Ригор Власович переждал, пока зал утихомирится, и продолжил:
- У нас полная свобода. Где нужно - смейтесь, а где нужно - то и плачьте. Только чтоб не перебивали, ибо то будет уже анархия. А представление это сделал наш завшколой Иван Иванович в сопровождении учительниц. И еще парубков и девчат, которых я сегодня приветствую от имени советской власти и комбеда.
Ригор Власович захлопал в ладоши, а за ним и все, кто сидел и стоял в зале.
Повернув голову к занавесу, Ригор Власович напутствовал актеров:
- Провожаю вас, товарищи, в последний путь и желаю успеха на большой дороге! - и соскочил с возвышения.
Люди снова захлопали в ладони и затопали ногами.
Зазвенел школьный звонок.
Восторгу зрителей не было границ. Яринка тоже топала ногами, хлопала в ладони перед самым своим лицом и кричала:
- Скорей! Скорей! Заснули!
Искоса поглядывала на поповскую наймитку, что стояла неподалеку, держась обеими руками за живот под фартуком, как всегда неряшливую и растрепанную.

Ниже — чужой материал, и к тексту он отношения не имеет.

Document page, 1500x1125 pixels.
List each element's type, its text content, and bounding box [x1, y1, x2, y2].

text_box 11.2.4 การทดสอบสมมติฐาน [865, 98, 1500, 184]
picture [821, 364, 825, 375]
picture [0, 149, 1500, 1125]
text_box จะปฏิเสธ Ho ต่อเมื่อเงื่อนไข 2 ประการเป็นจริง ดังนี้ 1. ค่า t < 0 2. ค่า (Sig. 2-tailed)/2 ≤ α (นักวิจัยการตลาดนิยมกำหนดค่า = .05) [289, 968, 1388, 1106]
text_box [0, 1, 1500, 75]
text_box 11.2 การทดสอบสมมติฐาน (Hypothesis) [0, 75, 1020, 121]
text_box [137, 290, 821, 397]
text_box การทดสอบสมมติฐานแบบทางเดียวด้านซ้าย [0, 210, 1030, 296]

"Наверно, матушка послала проведать, самой сюда идти негоже".
И, глядя на ее сонное лицо, еще громче кричала:
- Засну-у-ули! Со-о-они!
Ей в ответ снова зазвенел звонок. И спорил он с Яринкой еще раза четыре.
Кто-то на сцене осторожно раздвигал занавес и подсматривал одним глазом. За занавесом топали и бегали, передвигали что-то тяжелое, наконец все затихло, а тогда и люди начали затихать.

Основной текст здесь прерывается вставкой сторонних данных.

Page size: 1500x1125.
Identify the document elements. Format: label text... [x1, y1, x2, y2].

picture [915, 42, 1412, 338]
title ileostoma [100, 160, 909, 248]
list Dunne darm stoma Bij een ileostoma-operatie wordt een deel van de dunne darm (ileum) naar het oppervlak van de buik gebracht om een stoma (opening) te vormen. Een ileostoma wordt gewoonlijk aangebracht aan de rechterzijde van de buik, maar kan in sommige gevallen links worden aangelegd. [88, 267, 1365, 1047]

Но вот несколько парубков взяли лампы со стен и отнесли их на сцену.
Девчата в толпе стали повизгивать, очевидно, их к этому понуждали парубки.
И наконец невидимые руки раздвинули занавес, и все так и ахнули. Оттого, что впервые попали в чужую хату и видели ее хозяев, а те, как в наваждении, об этом и не догадывались. А и вправду, любо было сидеть в темноте, подсматривать и подслушивать чужую жизнь без риска получить ухватом по башке.
Поначалу Яринка старалась угадать, кто же переоделся Стехой и Галей, а когда узнала, то не могла поверить, что это свои сельские девчата. Узнала и Ивана Ивановича - по искалеченной руке, но это был уже не Иван Иванович, а казацкий сотник Хома Кичатый. И очень досадно было Яринке, что Иван Иванович - а мы ему так верили! - стал таким бессовестным.